Investigators had been told to report directly to the office of the prime minister, Nouri al Maliki, the official said, and had been given a remit to probe senior security and government figures. "We have the authority from the prime minister to look at anyone, we were told to look at senior people if we thought it was necessary," the officer said.

Yesterday the Basra police chief, Major Gen Adil Daham, was also fired over the incident, said the head of Basra's provincial council, Jabbar Amin.

Among the prisoners who escaped was Majid Abdul Aziz, a former Basra college professor who is now considered to be the leader of al Qa'eda's operations in southern Iraq. The security services believe he was involved in a series of bombings, including a triple explosion in Basra market last August, which killed some 50 people and wounded more than 100 others.

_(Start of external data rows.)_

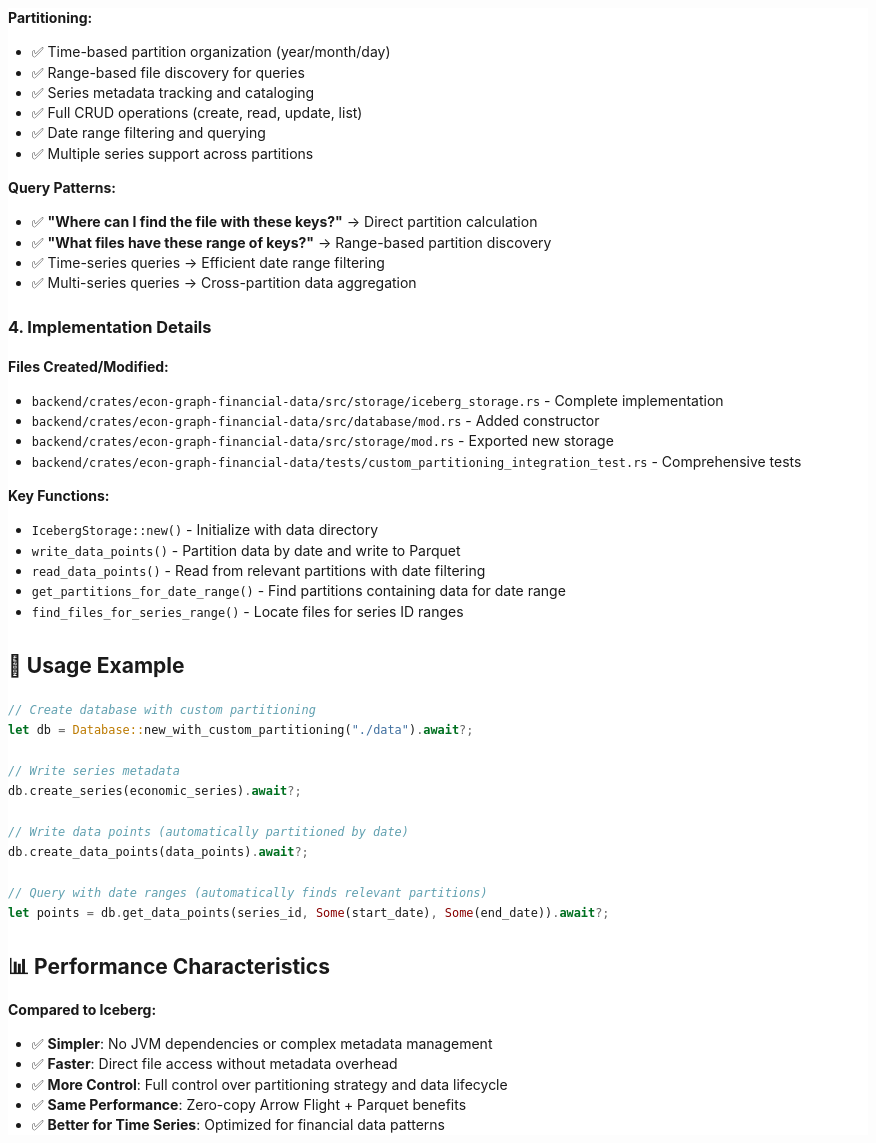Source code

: **Partitioning:**
- ✅ Time-based partition organization (year/month/day)
- ✅ Range-based file discovery for queries
- ✅ Series metadata tracking and cataloging
- ✅ Full CRUD operations (create, read, update, list)
- ✅ Date range filtering and querying
- ✅ Multiple series support across partitions

**Query Patterns:**
- ✅ **"Where can I find the file with these keys?"** → Direct partition calculation
- ✅ **"What files have these range of keys?"** → Range-based partition discovery
- ✅ Time-series queries → Efficient date range filtering
- ✅ Multi-series queries → Cross-partition data aggregation

### **4. Implementation Details**

**Files Created/Modified:**
- `backend/crates/econ-graph-financial-data/src/storage/iceberg_storage.rs` - Complete implementation
- `backend/crates/econ-graph-financial-data/src/database/mod.rs` - Added constructor
- `backend/crates/econ-graph-financial-data/src/storage/mod.rs` - Exported new storage
- `backend/crates/econ-graph-financial-data/tests/custom_partitioning_integration_test.rs` - Comprehensive tests

**Key Functions:**
- `IcebergStorage::new()` - Initialize with data directory
- `write_data_points()` - Partition data by date and write to Parquet
- `read_data_points()` - Read from relevant partitions with date filtering
- `get_partitions_for_date_range()` - Find partitions containing data for date range
- `find_files_for_series_range()` - Locate files for series ID ranges

## 🚀 Usage Example

```rust
// Create database with custom partitioning
let db = Database::new_with_custom_partitioning("./data").await?;

// Write series metadata
db.create_series(economic_series).await?;

// Write data points (automatically partitioned by date)
db.create_data_points(data_points).await?;

// Query with date ranges (automatically finds relevant partitions)
let points = db.get_data_points(series_id, Some(start_date), Some(end_date)).await?;
```

## 📊 Performance Characteristics

**Compared to Iceberg:**
- ✅ **Simpler**: No JVM dependencies or complex metadata management
- ✅ **Faster**: Direct file access without metadata overhead  
- ✅ **More Control**: Full control over partitioning strategy and data lifecycle
- ✅ **Same Performance**: Zero-copy Arrow Flight + Parquet benefits
- ✅ **Better for Time Series**: Optimized for financial data patterns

Mohammed Ishab Yacoub, another of the escaped prisoners is believed to have carried out a string of assassinations throughout southern Iraq.Amar Tumma, a Fadila party MP from Basra, said the escape may have been launched because the prisoners, under interrogation, were close to admitting intelligence units had been infiltrated at senior levels.

"I believe the prisoners were freed on orders, perhaps because some officials in the Basra security forces were worried that they were about to be exposed," he said. "It has left a big question mark over the abilities of the security forces. It's a serious problem; we have to clean out our security and rebuild, we have to make sure the foundations are strong."

Ali al Maliki, the head of Basra provincial council's security committee, said the escape had exposed dangerous flaws, even inside elite anti-terrorist units."Basra has problems, the security system is not stable and what happened in the palace jail has really worried us," he said. "We have to have a full investigation, from the smallest officer to the largest, we must investigate the whole security system to find out what happened."

Mr al Maliki said it was too soon to confirm that senior security officials had aided the jailbreak, but he was adamant it would have required inside assistance."We are still in the investigating stage but I'm sure people inside the leadership of the security system in Basra helped them escape, they made it easy for them," he said.

Two key events appear to have preceded the escape. First, the planned transfer of the prisoners to Baghdad was delayed, at the request of interrogators in Basra who asked for more time to get information from the suspects. Second, police reinforcements stationed at the prison compound were apparently redeployed on the morning the prisoners walked out of jail, significantly reducing the strength of security.

Susan al Sa'ab, an MP with the ruling National Alliance coalition, said: "Federal police were given orders to leave the prison at 6am on the day of the escape. It is essential we find out exactly what happened. If there are terrorists inside the security forces, it undermines the whole system and defeats the work of the good officers who are trying to protect us all.

"The dirty security units must be found and their members must be punished for their crimes."